A managed float regime, also known as a dirty float, is a type of exchange rate regime where a currency's value is allowed to fluctuate in response to foreign-exchange market mechanisms (i.e., supply and demand), but the central bank or monetary authority of the country intervenes occasionally to stabilize or steer the currency's value in a particular direction. This is in contrast to a pure float where the value is entirely determined by market forces, and a fixed exchange rate where the value is pegged to another currency or a basket of currencies.
Under a managed float regime, the central bank might buy or sell its own currency in the foreign exchange market to counteract short-term fluctuations, to prevent excessive depreciation or appreciation, or to achieve certain economic goals such as controlling inflation or boosting exports.
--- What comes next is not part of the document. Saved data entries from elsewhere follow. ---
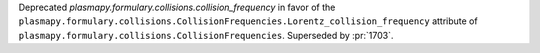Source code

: Deprecated `plasmapy.formulary.collisions.collision_frequency` in favor
of the ``plasmapy.formulary.collisions.CollisionFrequencies.Lorentz_collision_frequency`` attribute of
``plasmapy.formulary.collisions.CollisionFrequencies``. Superseded by
:pr:`1703`.
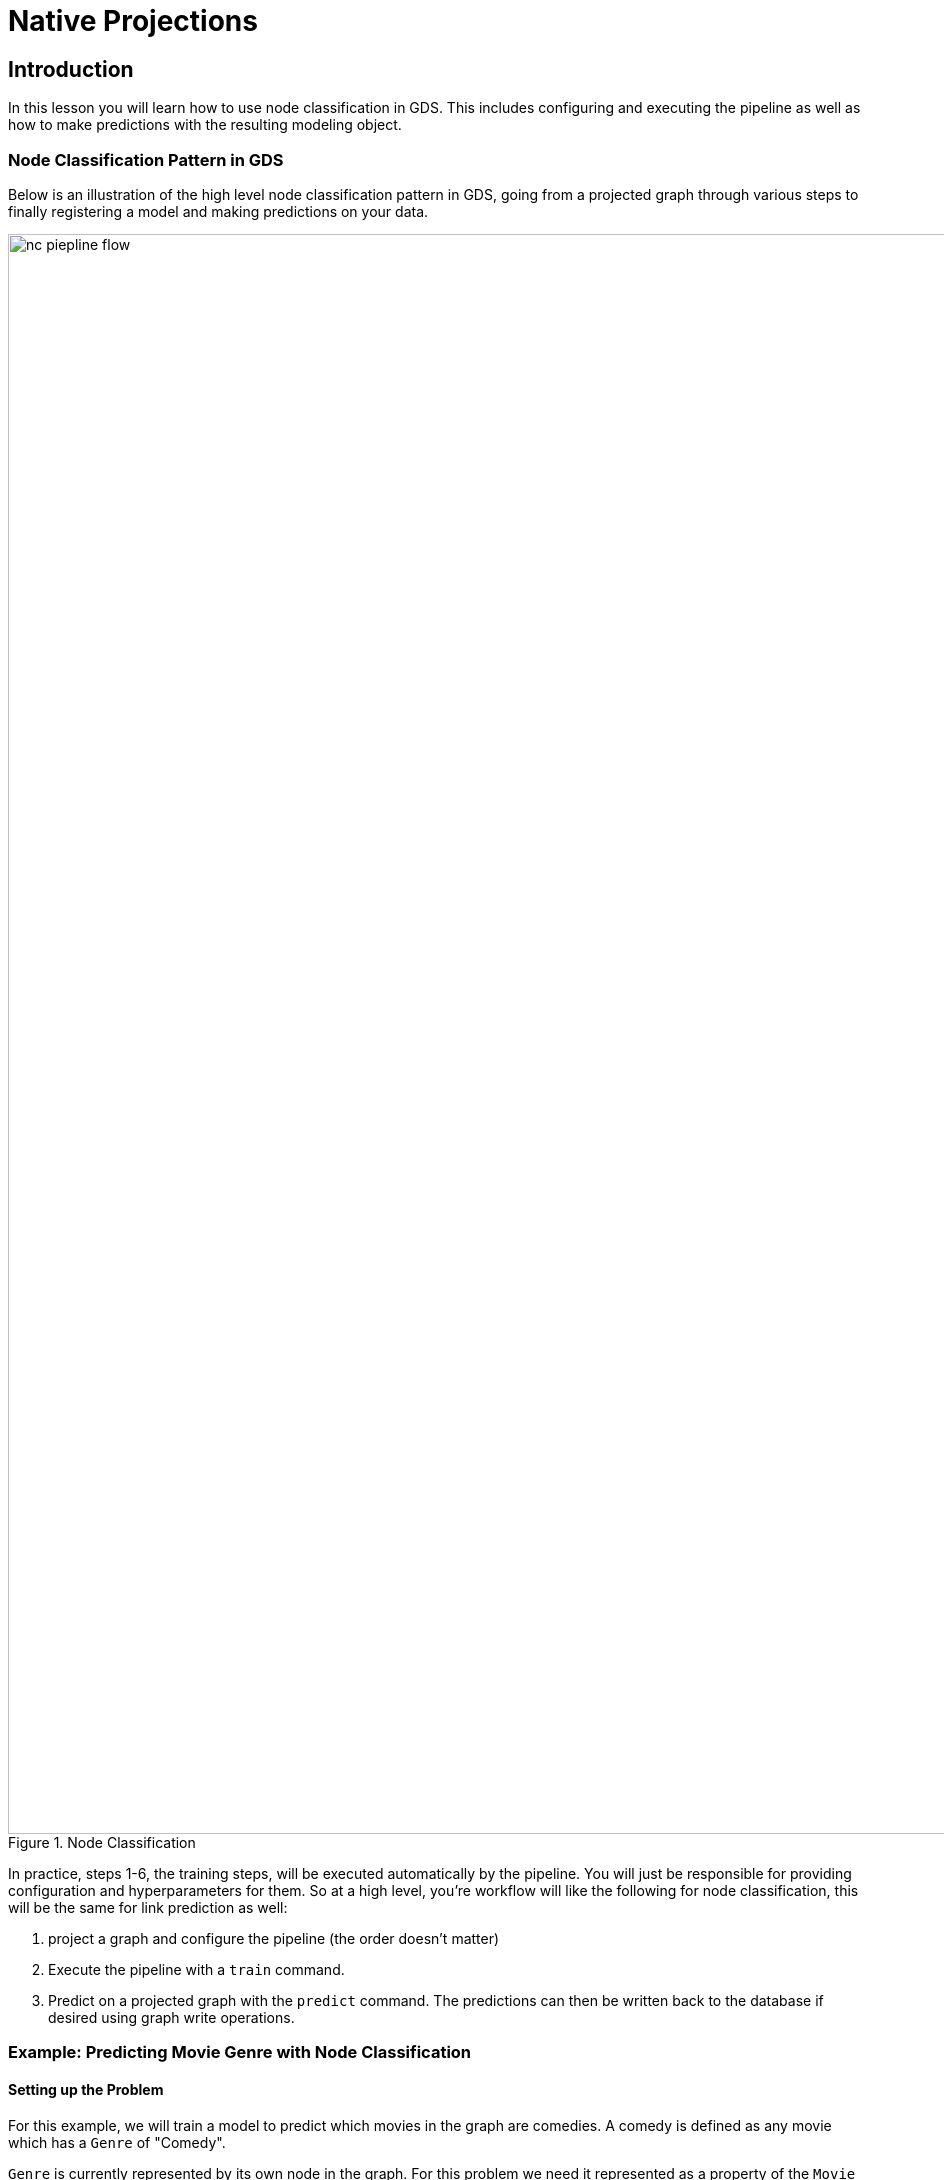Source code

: = Native Projections
:type: quiz

// [.video]
// video::xxxx[youtube,width=560,height=315]


//----
//CALL gds.graph.drop('proj');
//CALL gds.beta.model.drop('nc-pipeline-model');
//CALL gds.beta.pipeline.drop('pipe');
//----

[.transcript]
== Introduction
In this lesson you will learn how to use node classification in GDS.  This includes configuring and executing the pipeline as well as how to make predictions with the resulting modeling object.

=== Node Classification Pattern in GDS
Below is an illustration of the high level node classification pattern in GDS, going from a projected graph through various steps to finally registering a model and making predictions on your data.


image::images/nc-piepline-flow.png[title="Node Classification", 1600]

In practice, steps 1-6, the training steps, will be executed automatically by the pipeline. You will just be responsible for providing configuration and hyperparameters for them. So at a high level, you’re workflow will like the following for node classification, this will be the same for link prediction as well:

. project a graph and configure the pipeline (the order doesn’t matter)
. Execute the pipeline with a `train` command.
. Predict on a projected graph with the `predict` command.  The predictions can then be written back to the database if desired using graph write operations.

=== Example: Predicting Movie Genre with Node Classification

==== Setting up the Problem

For this example, we will train a model to predict which movies in the graph are comedies.  A comedy is defined as any movie which has a `Genre` of "Comedy".

`Genre` is currently represented by its own node in the graph.  For this problem we need it represented as a property of the  `Movie` node.  For demonstration purposes we will assign an `isComedy` property which is 1 if the Movie is a comedy and 0 otherwise.

----
MATCH(m:Movie)-[:IN_GENRE]->(g)
WITH m , collect(g.name) AS genres
SET m.cls = toInteger('Children' IN genres)
RETURN count(m), m.cls
----

Let’s also setup a hold-out sample for this problem so we can see how the model predicts after it is trained. To do this we will add labels based on `year` like so.

----
MATCH(m:Movie)
WHERE m.year >= 2010
    AND m.year < 2015
    AND m.runtime IS NOT NULL
    AND m.imdbRating IS NOT NULL
SET m:TrainMovie
RETURN count(m)
----

----
MATCH(m:Movie)
WHERE m.year > = 2015
SET m:HoldOutMovie
RETURN count(m)
----

Now we will project the graph using just the `TrainMovie` nodes for movies.  Movies have some node properties, such as revenue, and budget which we will include as they may turn out to be informative features.

Let’s also run some node embedding prior to pipeline configuration.  Lets Run one FastRP embedding on the `RATING` relationships then another on the `ACTED_IN` and `DIRECTED` relationships.

----
CALL gds.graph.project('proj',
    {
        Actor:{},
        TrainMovie:{ properties: ['cls', 'imdbRating', 'runtime']}
    },
    {
        ACTED_IN:{},
        HAD_ACTOR:{type:'ACTED_IN', orientation:'REVERSE'}
    }
);

CALL gds.alpha.collapsePath.mutate('proj',
  {
    relationshipTypes: ['ACTED_IN', 'HAD_ACTOR'],
    allowSelfLoops: false,
    mutateRelationshipType: 'SHARES_ACTOR_WITH'
  }
) YIELD relationshipsWritten;
----



==== Configure the Pipeline

The configuration steps will roughly follow the the steps in the [REFERENCE DIAGRAM]

. Create the Pipeline
. Add Node Properties
. Select Node Properties as Features
. Configure Node Splits - The data splitting into train, test, and feature-input steps
. Add Model Candidates

To get started, create the pipeline by running the following command

----
CALL gds.beta.pipeline.nodeClassification.create('pipe')
----

Once that is complete we will add node properties.  A node classification pipeline can execute one or several GDS algorithms in mutate mode that create node properties in the projection.

For our problem, let’s do a few things

First, FastRP embeddings winch will encapsulate the locality of movie nodes in the graph

----
CALL gds.beta.pipeline.nodeClassification.addNodeProperty('pipe', 'fastRP', {
  embeddingDimension: 128,
  mutateProperty:'embedding'
})
YIELD name, nodePropertySteps;
----

We can also add degree centrality which will measure the number of other movies with which actors are shared.

----
CALL gds.beta.pipeline.nodeClassification.addNodeProperty('pipe', 'degree', {
  mutateProperty:'degree'
})
YIELD name, nodePropertySteps;
----

Lastly we will scale the runtime property which is good practice for properties like this one that are relatively high magnitude

----
CALL gds.beta.pipeline.nodeClassification.addNodeProperty('pipe', 'alpha.scaleProperties', {
  nodeProperties: ['runtime'],
    scaler: 'Log',
  mutateProperty:'logRuntime'
})
YIELD name, nodePropertySteps;
----

Once the properties are configured, we can configure the subset of node properties that we want to use as features for the model

----
CALL gds.beta.pipeline.nodeClassification.selectFeatures(
    'pipe',
    ['imdbRating', 'logRuntime', 'embedding', 'degree'])
YIELD name, featureProperties;
----

After that we can configure the data splitting. In this case, it is fairly straightforward.  We configure a fraction which determines how to randomly split between test and training. Since the pipeline uses a cross-validation strategy, we can also set the number of validation folds we want here.

----
CALL gds.beta.pipeline.nodeClassification.configureSplit('pipe', {
 testFraction: 0.2,
  validationFolds: 5
})
YIELD splitConfig;
----

The final step to pipeline configuration is creating model candidates.  The pipeline is capable of running multiple models with different training methods and hyperparameter configurations. The best performing model will be selected after the training completes.


We will just add a few different logistic regressions here with different penalty hyperparameters. GDS also has a random forest model and there are more hyperparameters for each that we could adjust.  See the docs [Link TK] for more details.

----
CALL gds.beta.pipeline.nodeClassification.addLogisticRegression('pipe', {penalty: 0.0})
YIELD parameterSpace;
----

----
CALL gds.beta.pipeline.nodeClassification.addLogisticRegression('pipe', {penalty: 0.1})
YIELD parameterSpace;
----

----
CALL gds.beta.pipeline.nodeClassification.addLogisticRegression('pipe', {penalty: 1.0})
YIELD parameterSpace;
----

==== Train the Pipeline

The following command will train the pipeline. This process involves training and cross validation for all the candidate models. Selecting the best candidate according to the metric TK, then retraining on the entire training set and reporting the final performance metric from predicting on the test set.  This model is saved to the model catalog which

----
CALL gds.beta.pipeline.nodeClassification.train('proj', {
  pipeline: 'pipe',
  nodeLabels: ['TrainMovie'],
  modelName: 'nc-pipeline-model',
  targetProperty: 'cls',
  randomSeed: 7474,
  metrics: ['ACCURACY', 'F1_MACRO']
}) YIELD modelInfo
RETURN
  modelInfo.bestParameters AS winningModel,
  modelInfo.metrics.ACCURACY.train.avg AS avgTrainScore,
  modelInfo.metrics.ACCURACY.outerTrain AS outerTrainScore,
  modelInfo.metrics.ACCURACY.test AS testScore;
----

==== Predict with the Pipeline

We can predict with the following command:

----
TBD
----


== Check your understanding



[.summary]
== Summary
In an increasingly integrated world economy, the currency rates impact any given country's economy through the trade balance. In this aspect, almost all currencies are managed since central banks or governments intervene to influence the value of their currencies. According to the International Monetary Fund, as of 2013, 82 countries and regions used a managed float, or 43% of all countries, constituting a plurality amongst exchange rate regime types.[1]
International financial organizations, like the IMF, categorize countries' exchange rate regimes based on specific criteria, but these classifications aren't necessarily objective and may not fully capture the nuances of a country's exchange rate policies. For example, a country may normally have a floating exchange rate regime but intervene in times of extreme volatility, a country may formally claim to be following one exchange rate regime (de jure) while having another in practice (de facto).
United States for instance, claims to follow a floating exchange rate regime and does not typically engage in direct intervention to set exchange rates. However, its economic policies, the role of the U.S. Dollar as a global reserve currency, and the sheer size of the US economy give it a significant indirect influence on global exchange rates and financial markets.
The below is a list of countries where, in 2022, the IMF has classified the regime as "Other managed arrangement" or "Stablized arrangement", or where the IMF states that the de jure arrangement is a managed float. The IMF reclassifies the countries frequently based on the actions of their central banks.[2]
In its annual report, the IMF also notes instances where central banks have intervened, even for countries where it still classifies the currency as free floating. For instance, the Japanese Ministry of Finance, it notes, has "intervened in the foreign exchange market in September 22, October 21, and October 24, 2022, to address excess volatility and disorderly exchange rate movement for the first time since 2011".[2]